*Exercise data:*
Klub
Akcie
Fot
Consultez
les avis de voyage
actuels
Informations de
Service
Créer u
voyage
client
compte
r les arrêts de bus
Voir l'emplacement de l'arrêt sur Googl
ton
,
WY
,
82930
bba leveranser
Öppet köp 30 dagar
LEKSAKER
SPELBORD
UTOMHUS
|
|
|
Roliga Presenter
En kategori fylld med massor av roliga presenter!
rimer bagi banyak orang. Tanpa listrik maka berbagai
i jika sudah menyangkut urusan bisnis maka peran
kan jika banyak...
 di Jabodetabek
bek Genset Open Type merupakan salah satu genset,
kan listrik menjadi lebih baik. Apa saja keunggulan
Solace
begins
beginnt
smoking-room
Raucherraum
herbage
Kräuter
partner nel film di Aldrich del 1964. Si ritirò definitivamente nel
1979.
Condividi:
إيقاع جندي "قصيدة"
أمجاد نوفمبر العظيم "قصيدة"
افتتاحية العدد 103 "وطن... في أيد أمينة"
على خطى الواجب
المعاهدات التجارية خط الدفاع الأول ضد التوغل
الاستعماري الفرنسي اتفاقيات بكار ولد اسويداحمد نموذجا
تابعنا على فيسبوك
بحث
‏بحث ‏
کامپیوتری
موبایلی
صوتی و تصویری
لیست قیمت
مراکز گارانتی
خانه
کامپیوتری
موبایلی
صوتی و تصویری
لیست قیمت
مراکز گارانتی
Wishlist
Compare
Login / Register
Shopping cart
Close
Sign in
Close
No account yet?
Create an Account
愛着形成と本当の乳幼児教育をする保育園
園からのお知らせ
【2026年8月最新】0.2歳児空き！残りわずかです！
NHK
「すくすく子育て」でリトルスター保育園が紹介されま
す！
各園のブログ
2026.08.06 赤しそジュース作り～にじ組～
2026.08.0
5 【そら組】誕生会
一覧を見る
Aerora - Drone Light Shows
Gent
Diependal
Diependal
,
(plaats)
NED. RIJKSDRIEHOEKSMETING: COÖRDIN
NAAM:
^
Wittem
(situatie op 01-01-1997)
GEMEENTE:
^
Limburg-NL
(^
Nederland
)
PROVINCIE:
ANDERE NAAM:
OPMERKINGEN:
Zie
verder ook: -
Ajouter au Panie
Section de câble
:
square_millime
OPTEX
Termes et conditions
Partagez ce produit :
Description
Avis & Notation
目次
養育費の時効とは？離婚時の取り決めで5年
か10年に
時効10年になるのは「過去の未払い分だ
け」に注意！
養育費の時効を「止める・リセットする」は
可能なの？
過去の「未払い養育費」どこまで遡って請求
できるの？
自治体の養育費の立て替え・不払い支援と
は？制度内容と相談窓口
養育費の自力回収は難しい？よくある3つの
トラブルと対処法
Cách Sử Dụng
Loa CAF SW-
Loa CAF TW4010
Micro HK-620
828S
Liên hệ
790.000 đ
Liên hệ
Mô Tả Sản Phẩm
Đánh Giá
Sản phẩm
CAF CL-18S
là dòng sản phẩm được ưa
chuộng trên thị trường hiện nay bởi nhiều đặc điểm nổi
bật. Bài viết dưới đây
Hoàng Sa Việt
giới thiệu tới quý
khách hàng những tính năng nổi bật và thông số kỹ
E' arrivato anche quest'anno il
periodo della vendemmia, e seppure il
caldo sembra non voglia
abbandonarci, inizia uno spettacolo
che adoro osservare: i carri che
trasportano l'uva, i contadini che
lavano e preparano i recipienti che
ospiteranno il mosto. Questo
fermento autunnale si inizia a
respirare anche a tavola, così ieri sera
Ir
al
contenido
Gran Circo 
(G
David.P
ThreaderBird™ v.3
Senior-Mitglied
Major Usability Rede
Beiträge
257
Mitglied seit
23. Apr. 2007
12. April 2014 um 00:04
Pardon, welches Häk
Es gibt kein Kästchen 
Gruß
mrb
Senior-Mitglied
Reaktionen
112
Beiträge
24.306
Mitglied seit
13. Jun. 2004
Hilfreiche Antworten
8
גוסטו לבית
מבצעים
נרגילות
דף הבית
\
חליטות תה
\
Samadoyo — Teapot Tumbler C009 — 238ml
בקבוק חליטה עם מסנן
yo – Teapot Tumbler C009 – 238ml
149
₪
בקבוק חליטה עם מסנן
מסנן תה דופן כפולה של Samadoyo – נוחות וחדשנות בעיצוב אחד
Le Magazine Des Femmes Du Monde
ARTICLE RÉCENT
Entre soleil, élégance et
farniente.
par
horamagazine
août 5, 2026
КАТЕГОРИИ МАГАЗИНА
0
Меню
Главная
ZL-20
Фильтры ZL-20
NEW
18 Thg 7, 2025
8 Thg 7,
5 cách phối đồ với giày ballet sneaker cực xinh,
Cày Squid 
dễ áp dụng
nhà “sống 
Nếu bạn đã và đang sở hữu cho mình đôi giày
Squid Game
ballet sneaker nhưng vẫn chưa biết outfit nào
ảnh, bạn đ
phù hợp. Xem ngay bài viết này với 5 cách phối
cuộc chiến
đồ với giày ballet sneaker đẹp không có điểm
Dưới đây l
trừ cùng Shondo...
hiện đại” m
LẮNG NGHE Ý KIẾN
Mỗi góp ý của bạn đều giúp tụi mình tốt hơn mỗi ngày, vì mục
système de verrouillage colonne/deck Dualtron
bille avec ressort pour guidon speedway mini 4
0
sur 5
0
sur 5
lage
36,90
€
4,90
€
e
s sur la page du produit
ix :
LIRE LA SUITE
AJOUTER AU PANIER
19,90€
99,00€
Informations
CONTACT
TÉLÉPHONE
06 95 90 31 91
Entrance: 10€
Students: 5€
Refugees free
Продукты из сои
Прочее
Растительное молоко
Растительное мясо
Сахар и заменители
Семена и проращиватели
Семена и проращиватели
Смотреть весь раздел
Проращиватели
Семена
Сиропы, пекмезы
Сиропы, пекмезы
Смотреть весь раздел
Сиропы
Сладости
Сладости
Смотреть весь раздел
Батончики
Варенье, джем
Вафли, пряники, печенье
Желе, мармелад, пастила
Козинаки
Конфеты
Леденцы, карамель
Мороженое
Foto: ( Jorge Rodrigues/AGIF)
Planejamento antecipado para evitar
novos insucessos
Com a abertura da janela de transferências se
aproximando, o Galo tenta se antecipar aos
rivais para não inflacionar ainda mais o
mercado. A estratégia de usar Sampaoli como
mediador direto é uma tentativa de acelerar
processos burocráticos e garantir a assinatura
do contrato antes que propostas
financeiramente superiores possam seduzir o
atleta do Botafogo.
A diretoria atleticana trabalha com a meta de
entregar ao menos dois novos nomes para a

*Job:* List each line of the records above that contains the string "inizia". Case counts.

*Reply:*
abbandonarci, inizia uno spettacolo
fermento autunnale si inizia a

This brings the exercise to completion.